A very simple example:
```
(x+2) x = 0, x ≥ 0, x+2 ≥ 0
```

```julia
using Complementarity, JuMP
m = MCPModel()
@variable(m, x >= 0)
@mapping(m, F, x+2)
@complementarity(m, F, x)
status = solveMCP(m)
@show result_value(x)
```

## Mathematical Programs with Equilibrium Constraints (MPEC)

**NOTE:** For solving MPEC, JuMP.jl `v0.21` has started supporting [complementarity constraints](http://www.juliaopt.org/JuMP.jl/v0.21.1/constraints/#Complementarity-constraints-1). At this moment, [GAMS.jl](https://github.com/GAMS-dev/gams.jl) and [KNITRO](https://github.com/jump-dev/KNITRO.jl) support complementarity constraints.

***[MPEC Documentation](MPEC.md)***

- For solving [mathematical programs with equilibrium constraints (MPEC)](https://en.wikipedia.org/wiki/Mathematical_programming_with_equilibrium_constraints), this package provides an extension to [JuMP.jl](https://github.com/JuliaOpt/JuMP.jl) by providing a macro that accepts complementarity conditions as constraints. Then it reformulates the complementarity conditions as a set of equality and inequality constraints so that a nonlinear optimization solver such as [Ipopt.jl](https://github.com/JuliaOpt/Ipopt.jl) can solve the problem.

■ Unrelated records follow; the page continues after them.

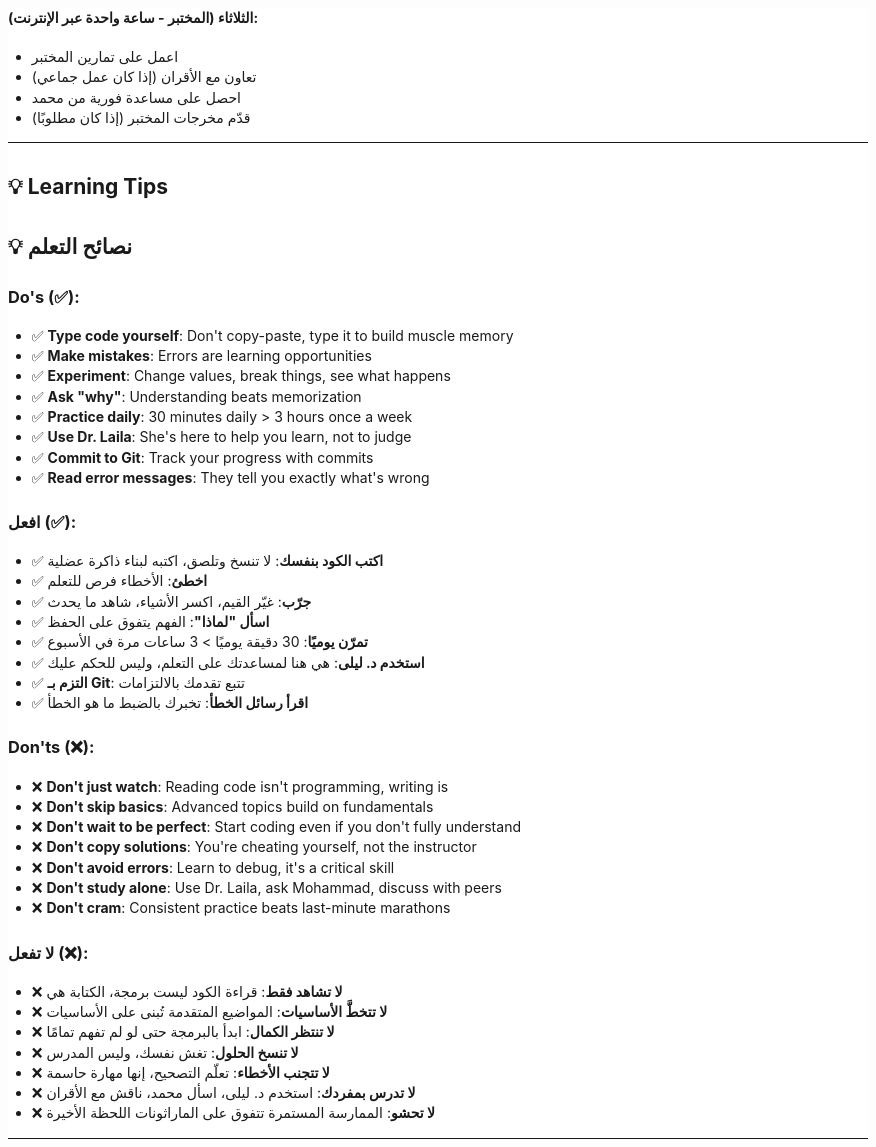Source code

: #### الثلاثاء (المختبر - ساعة واحدة عبر الإنترنت):
- اعمل على تمارين المختبر
- تعاون مع الأقران (إذا كان عمل جماعي)
- احصل على مساعدة فورية من محمد
- قدّم مخرجات المختبر (إذا كان مطلوبًا)

---

## 💡 Learning Tips
## 💡 نصائح التعلم

### Do's (✅):
- ✅ **Type code yourself**: Don't copy-paste, type it to build muscle memory
- ✅ **Make mistakes**: Errors are learning opportunities
- ✅ **Experiment**: Change values, break things, see what happens
- ✅ **Ask "why"**: Understanding beats memorization
- ✅ **Practice daily**: 30 minutes daily > 3 hours once a week
- ✅ **Use Dr. Laila**: She's here to help you learn, not to judge
- ✅ **Commit to Git**: Track your progress with commits
- ✅ **Read error messages**: They tell you exactly what's wrong

### افعل (✅):
- ✅ **اكتب الكود بنفسك**: لا تنسخ وتلصق، اكتبه لبناء ذاكرة عضلية
- ✅ **اخطئ**: الأخطاء فرص للتعلم
- ✅ **جرّب**: غيّر القيم، اكسر الأشياء، شاهد ما يحدث
- ✅ **اسأل "لماذا"**: الفهم يتفوق على الحفظ
- ✅ **تمرّن يوميًا**: 30 دقيقة يوميًا > 3 ساعات مرة في الأسبوع
- ✅ **استخدم د. ليلى**: هي هنا لمساعدتك على التعلم، وليس للحكم عليك
- ✅ **التزم بـ Git**: تتبع تقدمك بالالتزامات
- ✅ **اقرأ رسائل الخطأ**: تخبرك بالضبط ما هو الخطأ

### Don'ts (❌):
- ❌ **Don't just watch**: Reading code isn't programming, writing is
- ❌ **Don't skip basics**: Advanced topics build on fundamentals
- ❌ **Don't wait to be perfect**: Start coding even if you don't fully understand
- ❌ **Don't copy solutions**: You're cheating yourself, not the instructor
- ❌ **Don't avoid errors**: Learn to debug, it's a critical skill
- ❌ **Don't study alone**: Use Dr. Laila, ask Mohammad, discuss with peers
- ❌ **Don't cram**: Consistent practice beats last-minute marathons

### لا تفعل (❌):
- ❌ **لا تشاهد فقط**: قراءة الكود ليست برمجة، الكتابة هي
- ❌ **لا تتخطَّ الأساسيات**: المواضيع المتقدمة تُبنى على الأساسيات
- ❌ **لا تنتظر الكمال**: ابدأ بالبرمجة حتى لو لم تفهم تمامًا
- ❌ **لا تنسخ الحلول**: تغش نفسك، وليس المدرس
- ❌ **لا تتجنب الأخطاء**: تعلّم التصحيح، إنها مهارة حاسمة
- ❌ **لا تدرس بمفردك**: استخدم د. ليلى، اسأل محمد، ناقش مع الأقران
- ❌ **لا تحشو**: الممارسة المستمرة تتفوق على الماراثونات اللحظة الأخيرة

---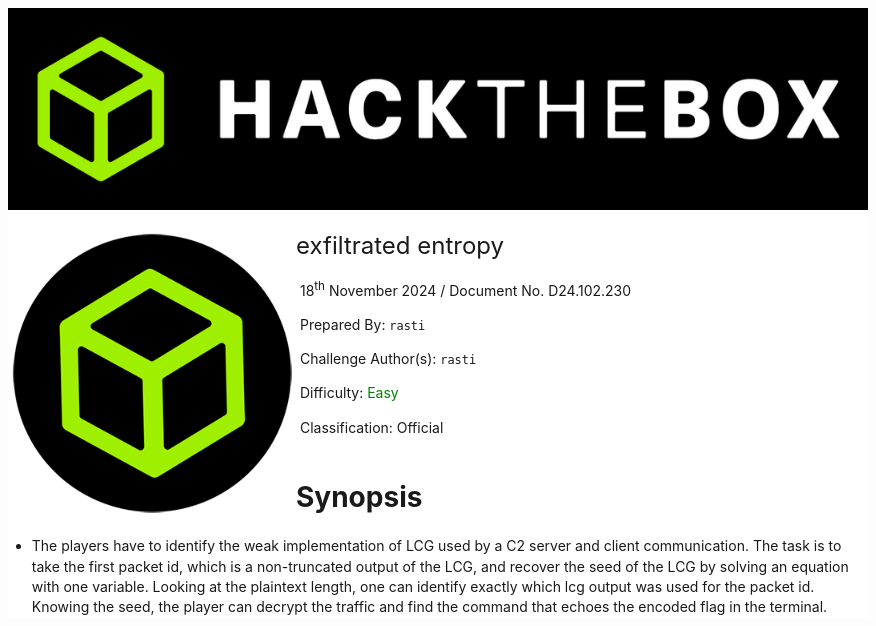 ![img](../../assets/banner.png)

<img src='../../assets/htb.png' style='zoom: 80%;' align=left /><font size='5'>exfiltrated entropy</font>

​	18<sup>th</sup> November 2024 / Document No. D24.102.230

​	Prepared By: `rasti`

​	Challenge Author(s): `rasti`

​	Difficulty: <font color=green>Easy</font>

​	Classification: Official







# Synopsis

- The players have to identify the weak implementation of LCG used by a C2 server and client communication. The task is to take the first packet id, which is a non-truncated output of the LCG, and recover the seed of the LCG by solving an equation with one variable. Looking at the plaintext length, one can identify exactly which lcg output was used for the packet id. Knowing the seed, the player can decrypt the traffic and find the command that echoes the encoded flag in the terminal.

See [the documentation](MPEC.md).

```
min f(x)
s.t. g(x) ≤ 0
F(x) ⟂ lb ≤ x ≤ ub
```

A very simple example:
```
min x^3
s.t. (x+2) x = 0, x ≥ 0, x+2 ≥ 0
```

```julia
using JuMP, Ipopt, Complementarity
m = Model(Ipopt.Optimizer)
@variable(m, x>=0)
@NLobjective(m, Min, x^3)
@complements(m, 0 <= x+2, x >= 0)
solve(m)
@show getvalue(x)
```

# Installation

```julia
Pkg.add("Complementarity")
```

This will also install a few other packages.